After adding your field, you can see a satellite image of it. You can switch the view by clicking on the tile in the lower right corner. You can choose between different satellite maps and select different biomass maps to display the in-field variability.
Which satellite map should I use?
You can choose between two types of satellite maps:
This high resolution but outdated earth map is a useful option to identify field boundaries. The base map offers the possibility to navigate on fields and get high resolution on field boundaries specially to detect creeks and roads, etc.
These low resolution but up to date satellite images are a useful to check the field condition. The satellite images are taken every 3 - 5 days by our satellites. By checking various timelines, you can observe crop development of a field. Clouds can be detected easily through field view images due to its cloud detection algorithm. As clouds can interfere with creating variable rate application maps, this feature is giving users an option to check unclouded images.
To show cloudy satellite images, click 'Show cloudy days' in the lower right corner.
You can now select a satellite image with clouds by clicking on the satellite image displayed in the timeline. Satellite images containing clouds, are marked with a cloud icon.
A satellite image with clouds will look like this:
Which biomass map should I use?
You can choose between three types of maps to view your in-field variability:
Normalized Difference Vegetation Index (NDVI) map
The NDVI map uses the NDVI index to display nitrogen deficiency on targeted vegetation. The NDVI index is shown on a fixed green colour scale from very low biomass to maximum biomass. Dark green areas are representing higher nitrogen availability while light green areas are low in nitrogen. With the help of NDVI maps, a difference between healthy and stressed vegetation can be quantified. However, this feature has a limitation. Especially when crops are growing bigger and the canopy is saturated (highest biomass), the NDVI index saturates, and you can no longer recognise differences between highest and lowest growth within a field. For this reason, it is recommended to use the optimized map to estimate the nitrogen uptake at later growth stages.

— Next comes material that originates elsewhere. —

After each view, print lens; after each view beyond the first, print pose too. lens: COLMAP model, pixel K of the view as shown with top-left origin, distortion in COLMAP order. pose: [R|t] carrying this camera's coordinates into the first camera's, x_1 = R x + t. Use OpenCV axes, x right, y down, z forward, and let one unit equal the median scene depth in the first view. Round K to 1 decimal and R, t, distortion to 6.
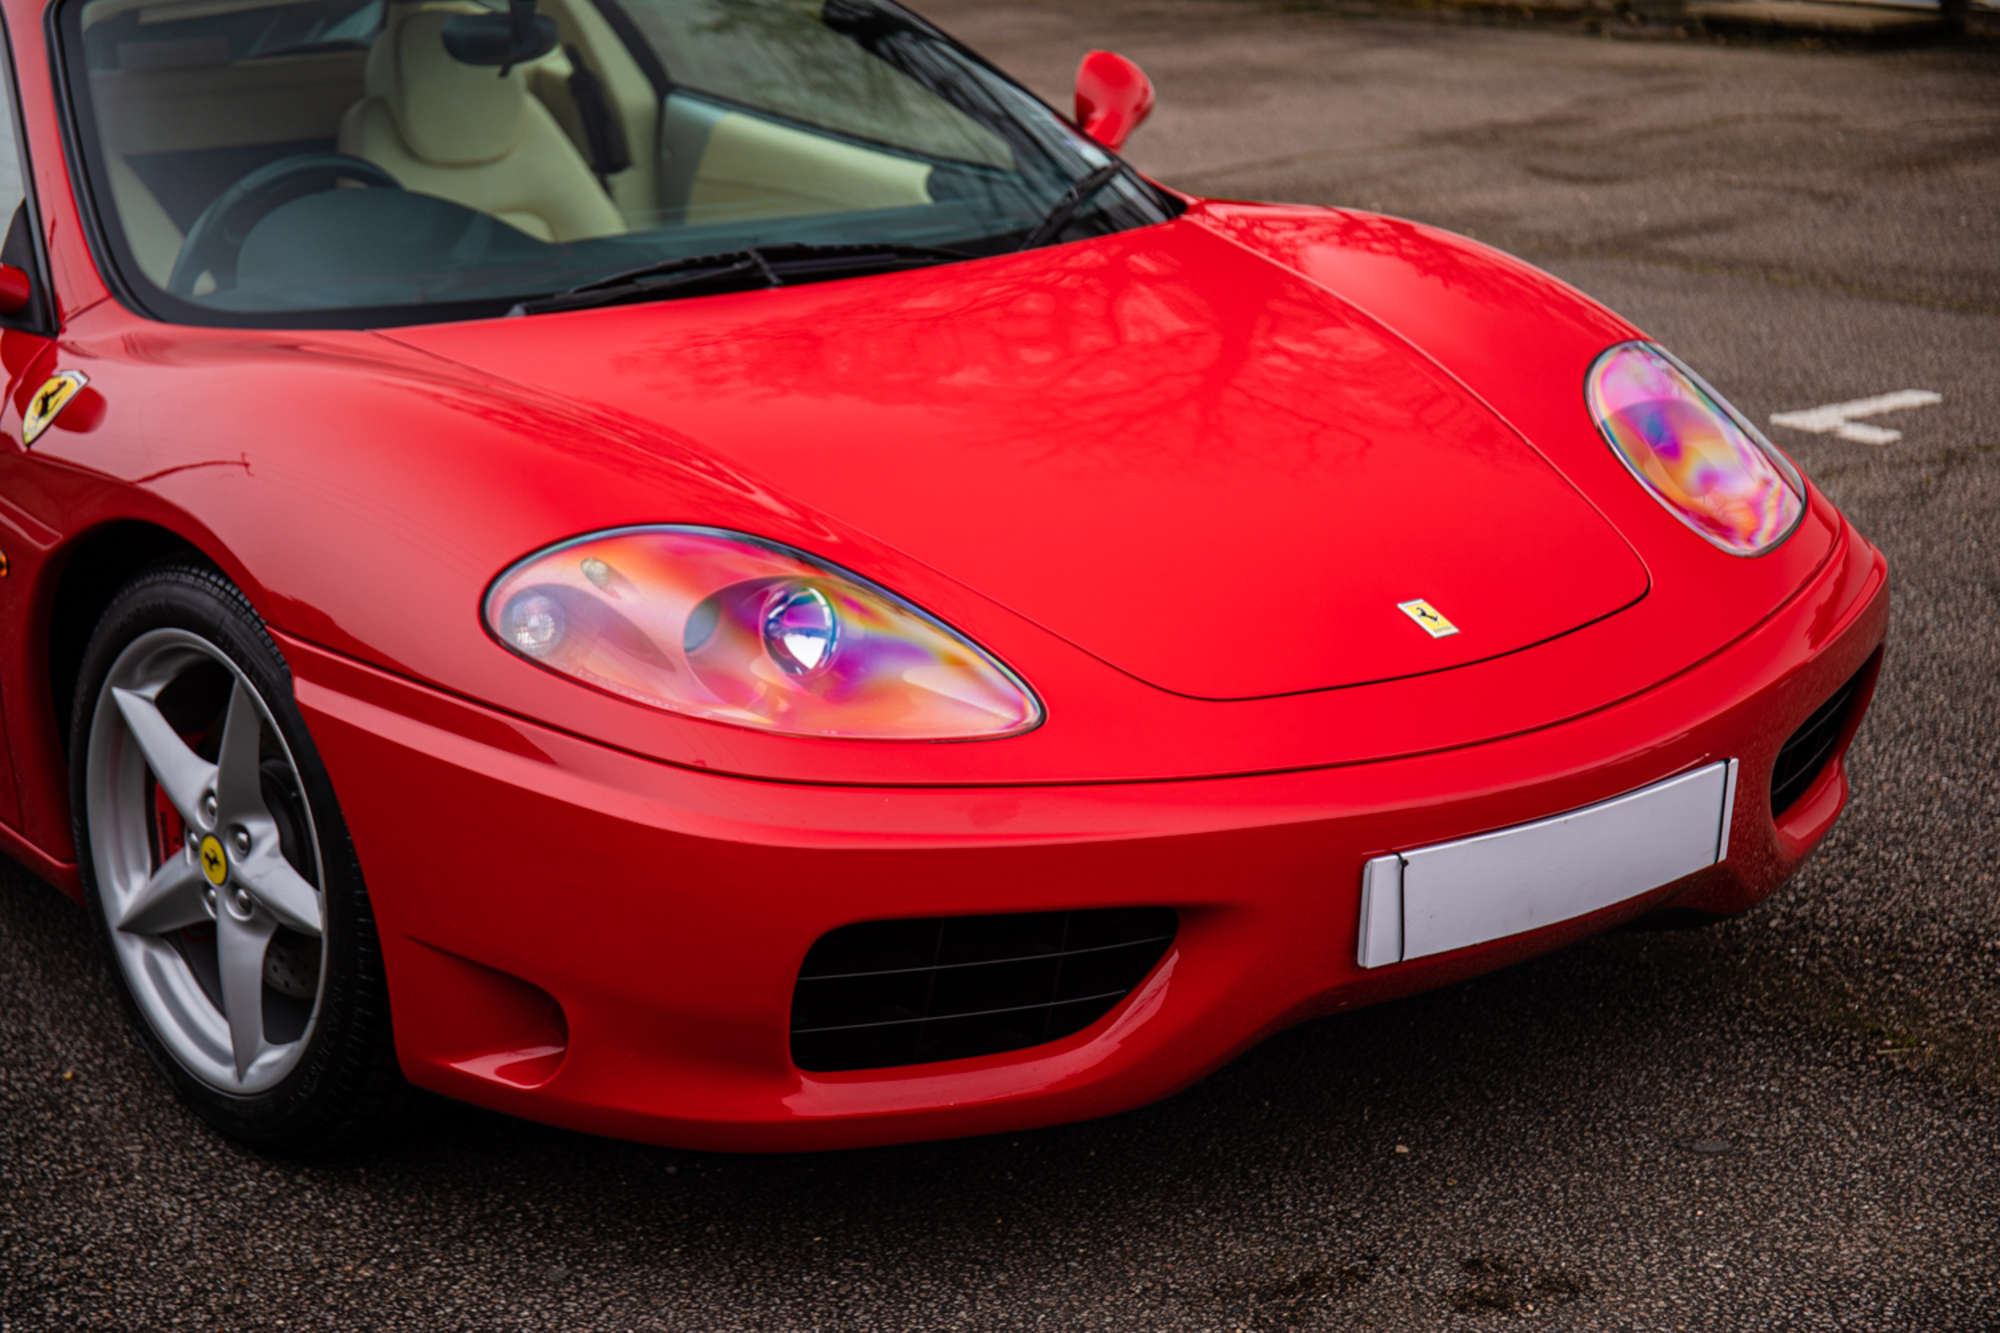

The basis for the optimized map is the data obtained from several years of use of the Yara N-Sensor in the field. The optimized map is not sensitive to various growth stages or canopy saturation. The optimised index is not prone to saturate as fast as the NDVI and has a better correlation to nitrogen uptake. The nitrogen uptake can be estimated for a better vegetation monitoring. The optimized map allows you not only to analyse crops through the whole growth cycle but also across seasons. The colour scales are adjusted on lowest and highest index values in a satellite image. Low biomass is represented by brown tones. A variety of green shades is representing the canopy evolvement. As the canopy evolves, the colour changes to blue and purple shades. This map is useful to identify differences in vegetation growth on fields.
The N-uptake map indicates the plants' absolute nitrogen uptake on a specific day. The absolute in-field nitrogen uptake (in kg N/ha) is calculated from cloud free satellite images.
The map shows day specific absolute N-uptake, where each pixel is associated with an N-uptake value. This makes the N-uptake map ideal for identifying nitrogen uptake variation within a field.
The N-uptake map is currently available for various crops. Namely, for cotton, durum wheat, maize, oats, oil seed rape, potatoes, spring barley, spring wheat, sugarcane, triticale, winter barley, winter rye, winter wheat, and grassland. More crops will be added in the upcoming months.
The legend makes use of a colour scale from yellow to dark green and visualises a dynamic scale. Yellow represents the lowest kg N/ha, which is -30 of the daily average, while dark green represents the highest amount of kg N/ha, which is +30 of the daily average. The map therefore shows a total variance of 60 kg/ha within a field.